COP26 İklim Zirvesi’nde Neler Yaşanıyor?

İngiltere’nin başkanlık yaptığı ve İskoçya'da düzenlenen 26. Birleşmiş Milletler İklim Değişikliği Konferansı (COP26) 1 Kasım itibari ile başladı. 12 gün sürecek olan zirve, Paris İklim Anlaşması'nın imzalandığı 2015'ten bu yana kaydedilen gelişmenin değerlendirileceği ilk zirve olması bakımından büyük önem taşıyor.

Her yıl düzenlenen COP zirveleri, Birleşmiş Milletler İklim Değişikliği Çerçeve Sözleşmesi (UNFCCC) bünyesinde düzenleniyor. Bu yıl da 197 ülkeye ait temsilcinin ve karar alıcıların katıldığı toplantıda, 1,5 derece hedefine ulaşabilmek için neler yapılabileceği konuşulacak. İlk haftası tamamlanan zirvede şimdiye kadar yaklaşık 40'tan fazla ülke ve 150 kuruluştan oluşan bir koalisyon, 2030 yılından itibaren kömürü aşamalı olarak bırakma ve "artık kömürle çalışan yeni elektrik santrallerinin kurulmasını desteklememe" taahhüdünde bulundu. Diğer taraftan da, ABD, İngiltere, Kanada, İtalya ve Danimarka'nın aralarında bulunduğu 20 ülke ile 5 uluslararası finans kuruluşu, petrol, doğal gaz ve kömür finansmanını 2022 sonu itibarıyla durduracağını açıkladı.

COP26’da Ülkeler Taahhütlerini Açıkladı

En fazla karbon emisyonuna sahip olan ABD, Çin ve Hindistan’ın açıklamaları iklim krizinde alınacak aksiyonlar açısından büyük önem arz ediyor. ABD iklim değişikliğiyle mücadele stratejisinin bir parçası olarak, metan gazı emisyonlarını azaltmak amacıyla oluşturduğu yeni planı açıkladı. Plan çerçevesinde, petrol ve doğalgaz işletmelerine ilk kez metan sızıntılarını aktif olarak tespit etme ve onarma zorunluluğu getirilmesi planlanıyor. Hindistan 2070’de net sıfır karbon emisyonu hedefine ulaşmayı planladığını ve 2030’a kadar enerji ihtiyacının %50’sini yenilenebilir enerjiden karşılayacağını açıkladı. Çin Devlet Başkanı Xi Jinping ise, gelişmiş ülkeleri iklim kriziyle mücadelede “gelişmekte olan ülkelerin daha iyisini yapmasına yardımcı olmak için destek sağlamaya” çağırdı.

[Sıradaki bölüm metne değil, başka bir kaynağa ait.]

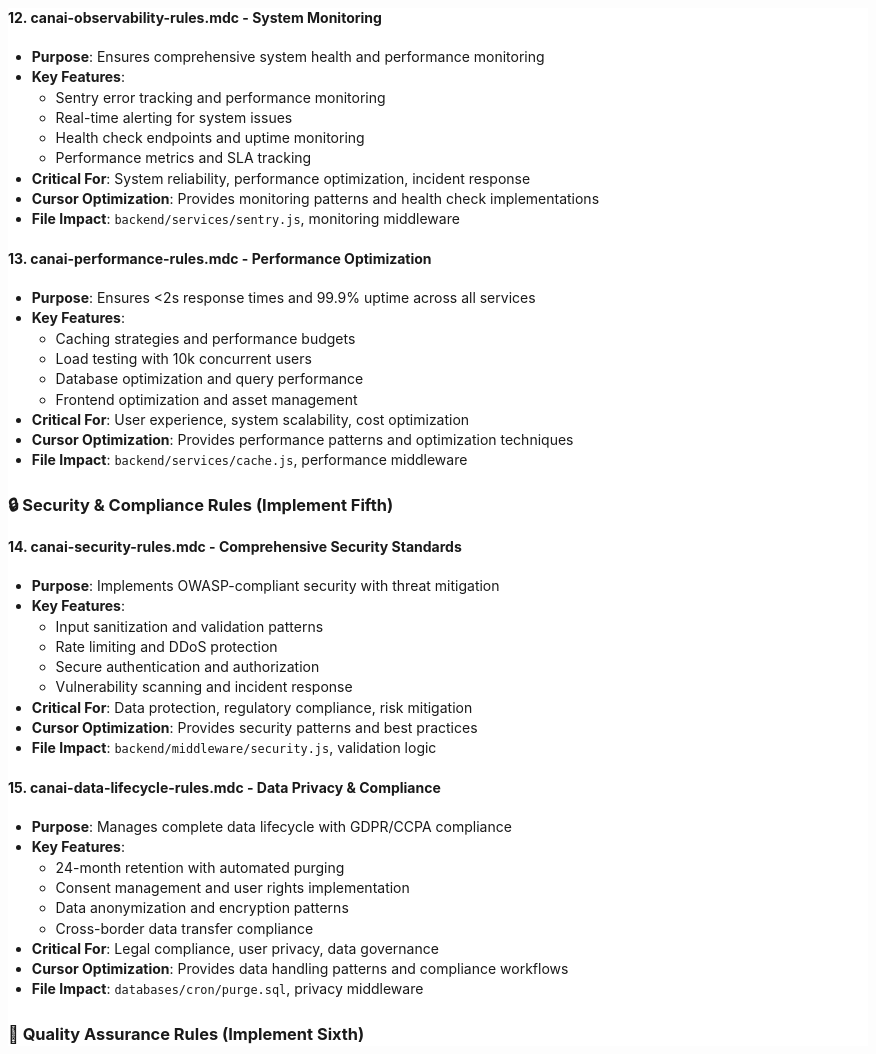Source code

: #### 12. **canai-observability-rules.mdc** - System Monitoring
- **Purpose**: Ensures comprehensive system health and performance monitoring
- **Key Features**:
  - Sentry error tracking and performance monitoring
  - Real-time alerting for system issues
  - Health check endpoints and uptime monitoring
  - Performance metrics and SLA tracking
- **Critical For**: System reliability, performance optimization, incident response
- **Cursor Optimization**: Provides monitoring patterns and health check implementations
- **File Impact**: `backend/services/sentry.js`, monitoring middleware

#### 13. **canai-performance-rules.mdc** - Performance Optimization
- **Purpose**: Ensures <2s response times and 99.9% uptime across all services
- **Key Features**:
  - Caching strategies and performance budgets
  - Load testing with 10k concurrent users
  - Database optimization and query performance
  - Frontend optimization and asset management
- **Critical For**: User experience, system scalability, cost optimization
- **Cursor Optimization**: Provides performance patterns and optimization techniques
- **File Impact**: `backend/services/cache.js`, performance middleware

### 🔒 **Security & Compliance Rules** (Implement Fifth)

#### 14. **canai-security-rules.mdc** - Comprehensive Security Standards
- **Purpose**: Implements OWASP-compliant security with threat mitigation
- **Key Features**:
  - Input sanitization and validation patterns
  - Rate limiting and DDoS protection
  - Secure authentication and authorization
  - Vulnerability scanning and incident response
- **Critical For**: Data protection, regulatory compliance, risk mitigation
- **Cursor Optimization**: Provides security patterns and best practices
- **File Impact**: `backend/middleware/security.js`, validation logic

#### 15. **canai-data-lifecycle-rules.mdc** - Data Privacy & Compliance
- **Purpose**: Manages complete data lifecycle with GDPR/CCPA compliance
- **Key Features**:
  - 24-month retention with automated purging
  - Consent management and user rights implementation
  - Data anonymization and encryption patterns
  - Cross-border data transfer compliance
- **Critical For**: Legal compliance, user privacy, data governance
- **Cursor Optimization**: Provides data handling patterns and compliance workflows
- **File Impact**: `databases/cron/purge.sql`, privacy middleware

### 🧪 **Quality Assurance Rules** (Implement Sixth)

Ayrıca COP26 iklim zirvesinde verilen taahhütlerde, 40'tan fazla ülke kömürden uzaklaşma ve kömürlü elektrik üretimine yönelik tüm yeni yatırımları, yurtiçinde ve yurtdışında sona erdirme taahhüdünde bulundular. Gelişmiş ekonomiler için 2030'larda ve daha yoksul ülkeler için 2040'larda kömür enerjisinin aşamalı olarak durdurulması üzerine anlaşıldı. Ancak Çin ve ABD de dahil olmak üzere dünyanın en büyük kömüre bağımlı ülkelerinden bazıları anlaşmayı imzalamadı.

Türkiye, Birleşmiş Milletler İklim Zirvesi’nde, zirvenin gündemine alınması için yaptığı iklim finansmanı ve emisyon azaltımına daha fazla katkı vermesi beklenen gelişmiş ülkeler listesinden (Ek-1) çıkma teklifini geri çekti. COP26 boyunca ülkelerden kömür kullanımını bırakmaya yönelik adımlar gelmeye devam ederken, 15 çevreci sivil toplum kuruluşu, Türkiye’nin de yeni kömürlü termik santral yapmayacağını ve kömürden çıkış tarihini açıklamasını talep etti.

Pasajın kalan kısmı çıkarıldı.